The spacecraft zipped through this region at speeds of about 77,000 mph so small particles hitting a sensitive area could potentially have disabled the spacecraft, the statement said.
To protect itself, the spacecraft used its large, dish-shaped high-gain antenna, which has a diameter of 13 feet, as a shield, orienting it in the direction of oncoming ring particles, it said. This meant that the spacecraft was out of contact with Earth during the ring-plane crossing, which took place at 2 a.m. PDT Wednesday.
Cassini was programmed to collect science data while close to the planet and turn toward Earth to make contact about 20 hours after the crossing, the statement said, adding that Cassini’s next dive through the gap is scheduled for Tuesday.
“In the grandest tradition of exploration, NASA’s Cassini spacecraft has once again blazed a trail, showing us new wonders and demonstrating where our curiosity can take us if we dare,” said Jim Green, director of the Planetary Science Division at NASA Headquarters in Washington.
Cassini was launched in 1997 and arrived at Saturn in 2004. Following its last close flyby of the large moon Titan on April 21, Cassini began what mission planners call its “Grand Finale.”
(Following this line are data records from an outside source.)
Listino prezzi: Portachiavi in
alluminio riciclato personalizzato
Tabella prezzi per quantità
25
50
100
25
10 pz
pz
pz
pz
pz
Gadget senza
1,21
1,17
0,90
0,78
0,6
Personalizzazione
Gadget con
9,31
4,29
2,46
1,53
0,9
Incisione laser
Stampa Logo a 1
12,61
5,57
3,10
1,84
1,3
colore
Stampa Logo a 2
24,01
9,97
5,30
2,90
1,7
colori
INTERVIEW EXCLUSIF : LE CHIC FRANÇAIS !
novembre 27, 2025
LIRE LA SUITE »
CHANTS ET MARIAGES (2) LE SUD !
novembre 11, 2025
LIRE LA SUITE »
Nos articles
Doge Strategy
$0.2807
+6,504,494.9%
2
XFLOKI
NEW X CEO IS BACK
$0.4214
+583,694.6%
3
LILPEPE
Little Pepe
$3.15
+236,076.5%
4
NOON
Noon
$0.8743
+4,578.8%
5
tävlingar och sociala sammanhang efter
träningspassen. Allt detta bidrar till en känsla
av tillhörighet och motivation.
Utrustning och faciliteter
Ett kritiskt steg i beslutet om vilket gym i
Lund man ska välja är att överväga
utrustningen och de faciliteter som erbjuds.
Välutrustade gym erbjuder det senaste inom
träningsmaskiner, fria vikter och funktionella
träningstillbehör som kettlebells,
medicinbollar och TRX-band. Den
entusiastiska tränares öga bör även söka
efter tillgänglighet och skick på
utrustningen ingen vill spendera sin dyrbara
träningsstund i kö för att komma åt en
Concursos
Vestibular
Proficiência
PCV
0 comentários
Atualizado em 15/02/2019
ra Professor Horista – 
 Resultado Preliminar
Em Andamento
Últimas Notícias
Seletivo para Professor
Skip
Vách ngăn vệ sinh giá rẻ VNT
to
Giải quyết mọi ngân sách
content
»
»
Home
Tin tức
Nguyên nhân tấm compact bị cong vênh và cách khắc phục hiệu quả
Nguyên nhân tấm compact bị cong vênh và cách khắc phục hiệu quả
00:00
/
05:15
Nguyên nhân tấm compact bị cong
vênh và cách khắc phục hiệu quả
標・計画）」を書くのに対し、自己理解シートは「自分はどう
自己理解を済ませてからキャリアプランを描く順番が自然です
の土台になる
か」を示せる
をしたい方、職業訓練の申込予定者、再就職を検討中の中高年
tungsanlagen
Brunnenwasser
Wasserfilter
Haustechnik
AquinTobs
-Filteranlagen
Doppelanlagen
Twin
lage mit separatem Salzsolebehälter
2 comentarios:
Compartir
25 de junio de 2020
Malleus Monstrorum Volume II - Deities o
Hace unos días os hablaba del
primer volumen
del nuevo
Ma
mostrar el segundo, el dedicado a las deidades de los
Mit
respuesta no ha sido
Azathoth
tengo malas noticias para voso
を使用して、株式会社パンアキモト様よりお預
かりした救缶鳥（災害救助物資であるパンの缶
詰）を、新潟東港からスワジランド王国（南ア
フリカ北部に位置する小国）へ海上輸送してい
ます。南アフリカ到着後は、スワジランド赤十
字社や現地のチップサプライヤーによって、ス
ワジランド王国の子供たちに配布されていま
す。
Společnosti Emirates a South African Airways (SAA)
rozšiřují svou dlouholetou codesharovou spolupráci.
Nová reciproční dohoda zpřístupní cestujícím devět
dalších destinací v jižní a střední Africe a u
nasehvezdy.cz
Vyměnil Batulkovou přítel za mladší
During this final chapter, Cassini loops Saturn approximately once per week, making a total of 22 dives between the rings and the planet, according to JPL’s statement. Data from this first dive will help engineers understand if and how they will need to protect the spacecraft on its future ring-plane crossings.
The spacecraft is on a trajectory that will cause it to plunge into Saturn’s atmosphere — ending Cassini’s mission — on Sept. 15, 2017, the statement said.
The Cassini-Huygens mission is a cooperative project of NASA, the European Space Agency and the Italian Space Agency. JPL, a division of Caltech in Pasadena, designed, developed and assembled the Cassini orbiter in addition to managing the mission.